◆ **What to do**: Print each entry in full, word for word, with no pictures in the result.

(Stored data entries)

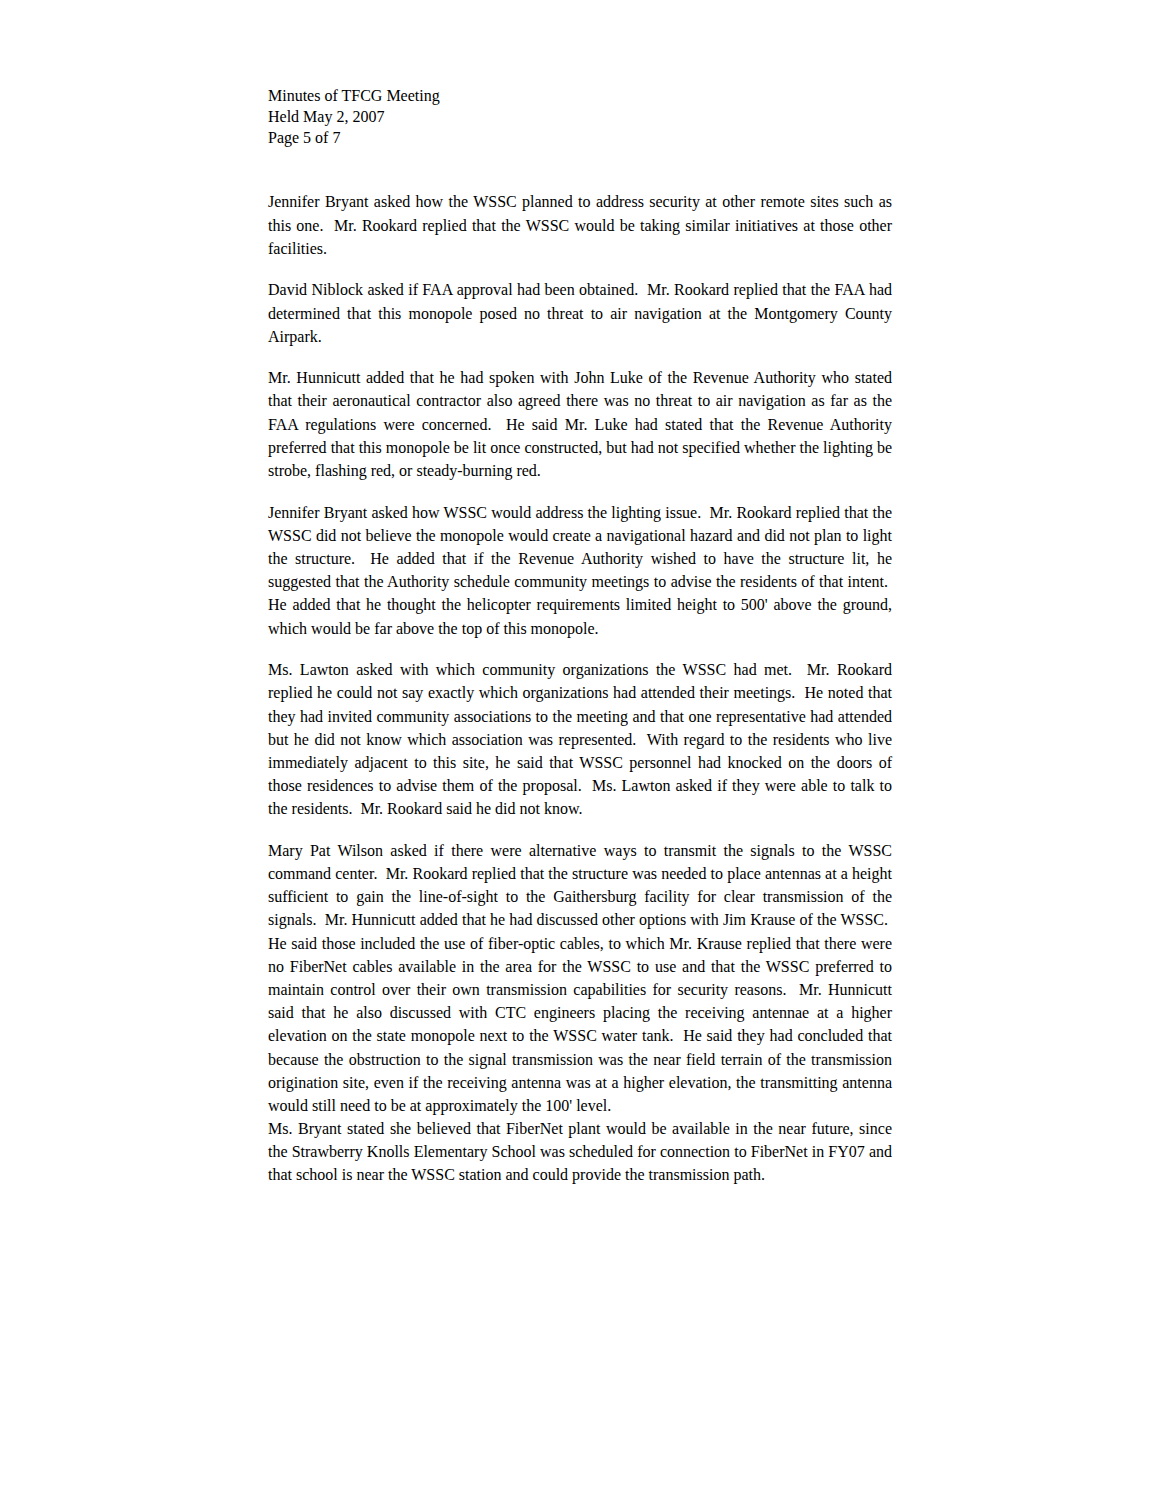Minutes of TFCG Meeting
Held May 2, 2007
Page 5 of 7
Jennifer Bryant asked how the WSSC planned to address security at other remote sites such as this one. Mr. Rookard replied that the WSSC would be taking similar initiatives at those other facilities.
David Niblock asked if FAA approval had been obtained. Mr. Rookard replied that the FAA had determined that this monopole posed no threat to air navigation at the Montgomery County Airpark.
Mr. Hunnicutt added that he had spoken with John Luke of the Revenue Authority who stated that their aeronautical contractor also agreed there was no threat to air navigation as far as the FAA regulations were concerned. He said Mr. Luke had stated that the Revenue Authority preferred that this monopole be lit once constructed, but had not specified whether the lighting be strobe, flashing red, or steady-burning red.
Jennifer Bryant asked how WSSC would address the lighting issue. Mr. Rookard replied that the WSSC did not believe the monopole would create a navigational hazard and did not plan to light the structure. He added that if the Revenue Authority wished to have the structure lit, he suggested that the Authority schedule community meetings to advise the residents of that intent. He added that he thought the helicopter requirements limited height to 500' above the ground, which would be far above the top of this monopole.
Ms. Lawton asked with which community organizations the WSSC had met. Mr. Rookard replied he could not say exactly which organizations had attended their meetings. He noted that they had invited community associations to the meeting and that one representative had attended but he did not know which association was represented. With regard to the residents who live immediately adjacent to this site, he said that WSSC personnel had knocked on the doors of those residences to advise them of the proposal. Ms. Lawton asked if they were able to talk to the residents. Mr. Rookard said he did not know.
Mary Pat Wilson asked if there were alternative ways to transmit the signals to the WSSC command center. Mr. Rookard replied that the structure was needed to place antennas at a height sufficient to gain the line-of-sight to the Gaithersburg facility for clear transmission of the signals. Mr. Hunnicutt added that he had discussed other options with Jim Krause of the WSSC. He said those included the use of fiber-optic cables, to which Mr. Krause replied that there were no FiberNet cables available in the area for the WSSC to use and that the WSSC preferred to maintain control over their own transmission capabilities for security reasons. Mr. Hunnicutt said that he also discussed with CTC engineers placing the receiving antennae at a higher elevation on the state monopole next to the WSSC water tank. He said they had concluded that because the obstruction to the signal transmission was the near field terrain of the transmission origination site, even if the receiving antenna was at a higher elevation, the transmitting antenna would still need to be at approximately the 100' level.
Ms. Bryant stated she believed that FiberNet plant would be available in the near future, since the Strawberry Knolls Elementary School was scheduled for connection to FiberNet in FY07 and that school is near the WSSC station and could provide the transmission path.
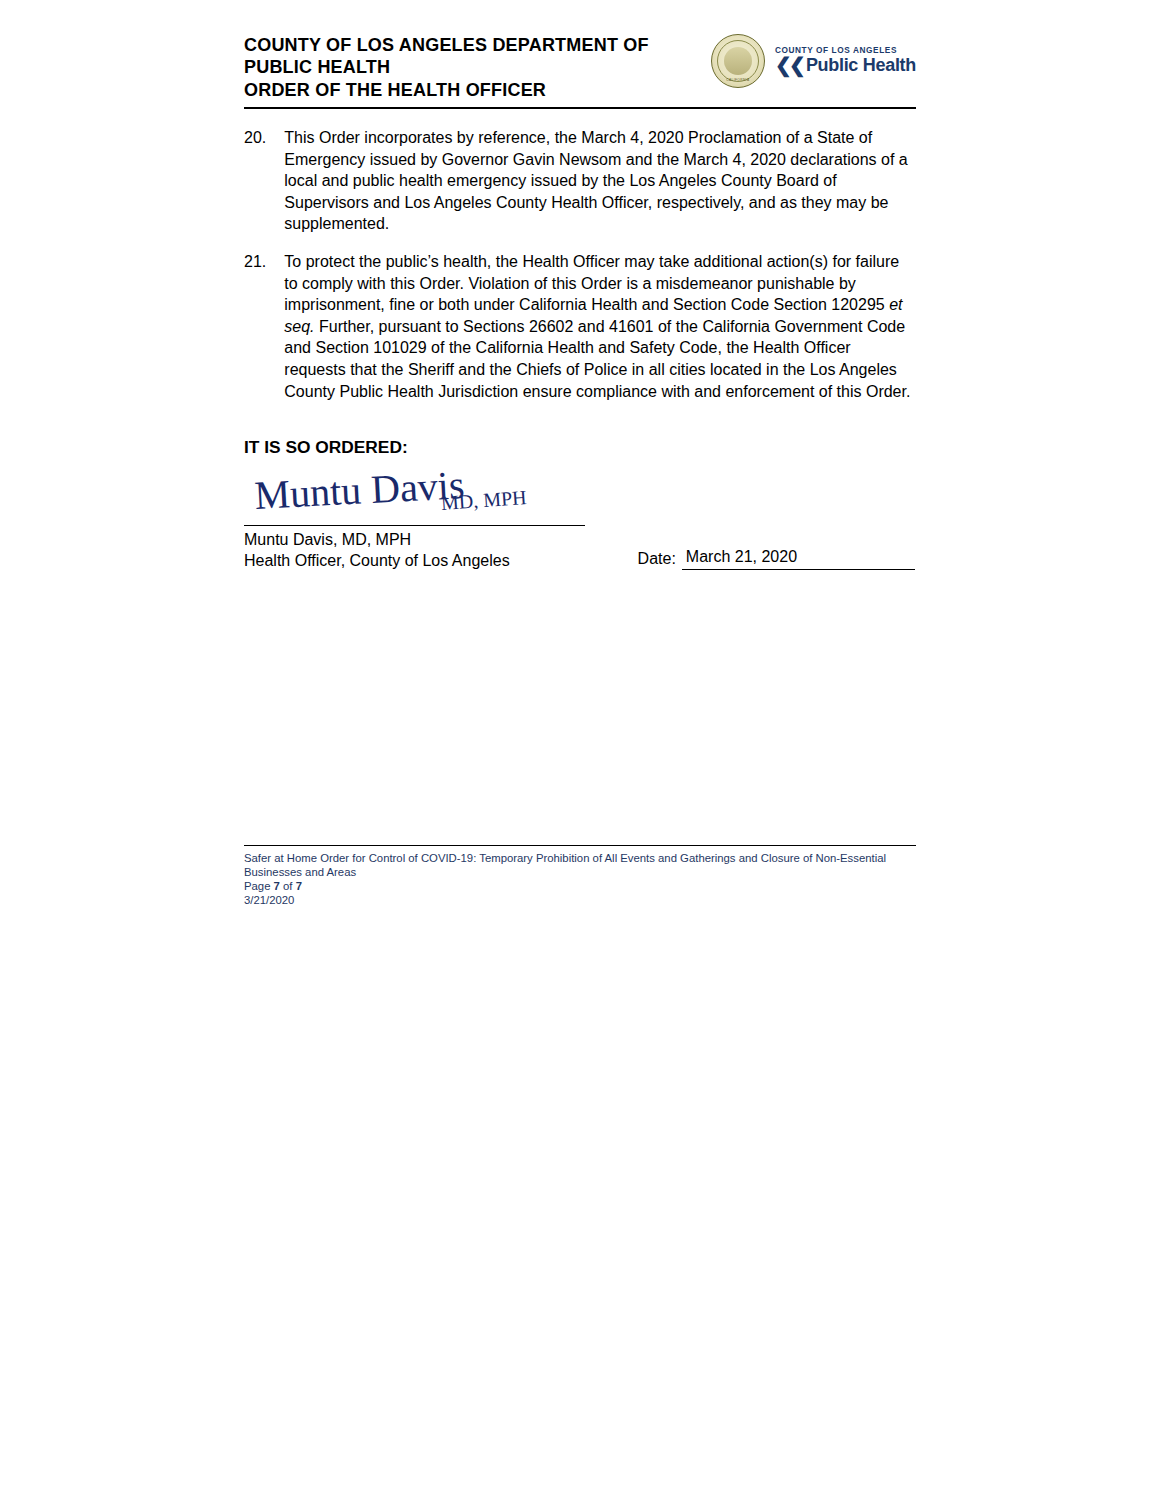County of Los Angeles Department of Public Health
Order of the Health Officer
County of Los Angeles
❮❮ Public Health
20. This Order incorporates by reference, the March 4, 2020 Proclamation of a State of Emergency issued by Governor Gavin Newsom and the March 4, 2020 declarations of a local and public health emergency issued by the Los Angeles County Board of Supervisors and Los Angeles County Health Officer, respectively, and as they may be supplemented.
21. To protect the public’s health, the Health Officer may take additional action(s) for failure to comply with this Order. Violation of this Order is a misdemeanor punishable by imprisonment, fine or both under California Health and Section Code Section 120295 et seq. Further, pursuant to Sections 26602 and 41601 of the California Government Code and Section 101029 of the California Health and Safety Code, the Health Officer requests that the Sheriff and the Chiefs of Police in all cities located in the Los Angeles County Public Health Jurisdiction ensure compliance with and enforcement of this Order.
IT IS SO ORDERED:
Muntu Davis MD, MPH
Muntu Davis, MD, MPH
Health Officer, County of Los Angeles
Date: March 21, 2020
Safer at Home Order for Control of COVID-19: Temporary Prohibition of All Events and Gatherings and Closure of Non-Essential Businesses and Areas
Page 7 of 7
3/21/2020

◆ **Result for this exercise**:
Minutes of TFCG Meeting
Held May 2, 2007
Page 5 of 7
Jennifer Bryant asked how the WSSC planned to address security at other remote sites such as this one. Mr. Rookard replied that the WSSC would be taking similar initiatives at those other facilities.
David Niblock asked if FAA approval had been obtained. Mr. Rookard replied that the FAA had determined that this monopole posed no threat to air navigation at the Montgomery County Airpark.
Mr. Hunnicutt added that he had spoken with John Luke of the Revenue Authority who stated that their aeronautical contractor also agreed there was no threat to air navigation as far as the FAA regulations were concerned. He said Mr. Luke had stated that the Revenue Authority preferred that this monopole be lit once constructed, but had not specified whether the lighting be strobe, flashing red, or steady-burning red.
Jennifer Bryant asked how WSSC would address the lighting issue. Mr. Rookard replied that the WSSC did not believe the monopole would create a navigational hazard and did not plan to light the structure. He added that if the Revenue Authority wished to have the structure lit, he suggested that the Authority schedule community meetings to advise the residents of that intent. He added that he thought the helicopter requirements limited height to 500' above the ground, which would be far above the top of this monopole.
Ms. Lawton asked with which community organizations the WSSC had met. Mr. Rookard replied he could not say exactly which organizations had attended their meetings. He noted that they had invited community associations to the meeting and that one representative had attended but he did not know which association was represented. With regard to the residents who live immediately adjacent to this site, he said that WSSC personnel had knocked on the doors of those residences to advise them of the proposal. Ms. Lawton asked if they were able to talk to the residents. Mr. Rookard said he did not know.
Mary Pat Wilson asked if there were alternative ways to transmit the signals to the WSSC command center. Mr. Rookard replied that the structure was needed to place antennas at a height sufficient to gain the line-of-sight to the Gaithersburg facility for clear transmission of the signals. Mr. Hunnicutt added that he had discussed other options with Jim Krause of the WSSC. He said those included the use of fiber-optic cables, to which Mr. Krause replied that there were no FiberNet cables available in the area for the WSSC to use and that the WSSC preferred to maintain control over their own transmission capabilities for security reasons. Mr. Hunnicutt said that he also discussed with CTC engineers placing the receiving antennae at a higher elevation on the state monopole next to the WSSC water tank. He said they had concluded that because the obstruction to the signal transmission was the near field terrain of the transmission origination site, even if the receiving antenna was at a higher elevation, the transmitting antenna would still need to be at approximately the 100' level.
Ms. Bryant stated she believed that FiberNet plant would be available in the near future, since the Strawberry Knolls Elementary School was scheduled for connection to FiberNet in FY07 and that school is near the WSSC station and could provide the transmission path.
County of Los Angeles Department of Public Health
Order of the Health Officer
County of Los Angeles
❮❮ Public Health
20. This Order incorporates by reference, the March 4, 2020 Proclamation of a State of Emergency issued by Governor Gavin Newsom and the March 4, 2020 declarations of a local and public health emergency issued by the Los Angeles County Board of Supervisors and Los Angeles County Health Officer, respectively, and as they may be supplemented.
21. To protect the public’s health, the Health Officer may take additional action(s) for failure to comply with this Order. Violation of this Order is a misdemeanor punishable by imprisonment, fine or both under California Health and Section Code Section 120295 et seq. Further, pursuant to Sections 26602 and 41601 of the California Government Code and Section 101029 of the California Health and Safety Code, the Health Officer requests that the Sheriff and the Chiefs of Police in all cities located in the Los Angeles County Public Health Jurisdiction ensure compliance with and enforcement of this Order.
IT IS SO ORDERED:
Muntu Davis MD, MPH
Muntu Davis, MD, MPH
Health Officer, County of Los Angeles
Date: March 21, 2020
Safer at Home Order for Control of COVID-19: Temporary Prohibition of All Events and Gatherings and Closure of Non-Essential Businesses and Areas
Page 7 of 7
3/21/2020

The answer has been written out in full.